We have written blogs which helps DBA doing their day to day works. This blog will explain how to Speed up Inserts while loading data from huge files.
Problem Statement:
The problem statement this blog is going to answers with respect to Speed up Inserts are:
- How to speed up loading millions of rows from flat files (csv) to database
- How to load a table from another huge table.
- How to improve the speed of Insert statements
Approach:
If we want to Speed up Inserts in our environment, we have to understand how many ways we can insert records.
For creating record in database using insert there are two methods. One is conventional and the other is direct path. If we look at the performance aspects of both the approach, latter is much faster than the earlier one.
Conventional Vs Direct Path:
- Direct path does not write on partially written blocks, so no need to find them. This removes overhead of finding blocks suitable for writing. It always writes above the high water mark. This also removes overhead of partially written block into memory for new record creation in those blocks.
- In oppose to conventional path, where load calls oracle to lock and unlock table and indexes for each set (array) of records it processed, direct path calls oracle to lock table and indexes at the beginning and unlock at end. This reduces the overhead of locking and unlocking during load.
- Instead of using oracle’s buffer cache, direct path read performs their own write I/O. This not only minimizes the contentions with other users but also improve performances of inserts.
- Direct Path always bypass UNDO.
- Indexes on tables for which direct path insert happens, it builds mini indexes separately and merge them into actual index in bulk. This operation is much –much faster.
Direct Path Insert:
The Syntax:
A direct path insert statement can be written as:
- CREATE TABLE .. AS SELECT
- INSERT /*+ APPEND */ INTO … SELECT ..
- INSERT /*+ APPEND_VALUES */ INTO .. VALUES ..
The hint provided in the statement is the way to tell oracle to make your insert statement parallel and direct path.

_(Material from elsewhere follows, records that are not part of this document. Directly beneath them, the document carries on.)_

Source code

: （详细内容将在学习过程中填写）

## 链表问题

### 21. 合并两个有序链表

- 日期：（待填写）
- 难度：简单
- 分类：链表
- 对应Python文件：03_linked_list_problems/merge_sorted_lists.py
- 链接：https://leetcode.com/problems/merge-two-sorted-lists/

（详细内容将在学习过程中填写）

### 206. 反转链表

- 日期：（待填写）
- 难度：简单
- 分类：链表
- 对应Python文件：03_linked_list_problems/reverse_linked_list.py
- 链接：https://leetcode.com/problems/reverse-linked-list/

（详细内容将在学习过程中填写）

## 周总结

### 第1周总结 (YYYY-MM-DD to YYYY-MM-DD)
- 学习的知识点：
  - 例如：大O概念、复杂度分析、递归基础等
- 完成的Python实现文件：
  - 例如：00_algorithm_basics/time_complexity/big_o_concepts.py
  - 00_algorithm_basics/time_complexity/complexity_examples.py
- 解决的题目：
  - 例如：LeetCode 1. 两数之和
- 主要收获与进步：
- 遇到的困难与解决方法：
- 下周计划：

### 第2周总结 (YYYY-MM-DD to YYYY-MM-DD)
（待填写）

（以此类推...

These hints are based on the type of statement used.
The Hint:
APPEND hint should be used with the statement of type “INSERT INTO .. SELECT” and APPEND_VALUES should be used with the statement of type “INSERT INTO .. VALUES ..”.
The Example:
Let’s understand this with the help of an example:
Prepare for Performance Measure:
- Create a simple table DPATHINSERT [with only id as number and name as varchar2(100)] and Gather its stats. Before starting validate the HWM allocated for this table and physical direct path write stats.
- Let’s see how many blocks below the HWM allocated to the table
- Let’s see how many physical direct write operations we have currently performed:
Conventional Insert:
- Insert records in the table with conventional insert statement and validate HWM and Direct Path Write. There are no direct path write found after operation for conventional insert.
Direct Path Insert:
- Insert records in the table with Direct path insert statement and validate HWM and Direct Path Write. You will find one direct path write and block count to 9 from previous block count 5.
Performance Comparison:
There are substantial improvement in insert performance using direct path as compared to conventional path insert. We have compared numbers between these two type of inserts for same set of records.
Tried to insert 3 Million (3000000) records in the same table multiple times and found different times taken for each insert. Maximum time it took was 60 seconds while minimum it took was 21 seconds.
While with Direct path insert, the time was nearly constant and found to be 9 seconds which was a substantial improvement over 21 Seconds of conventional insert time.
This is how we can Speed up Inserts in our database.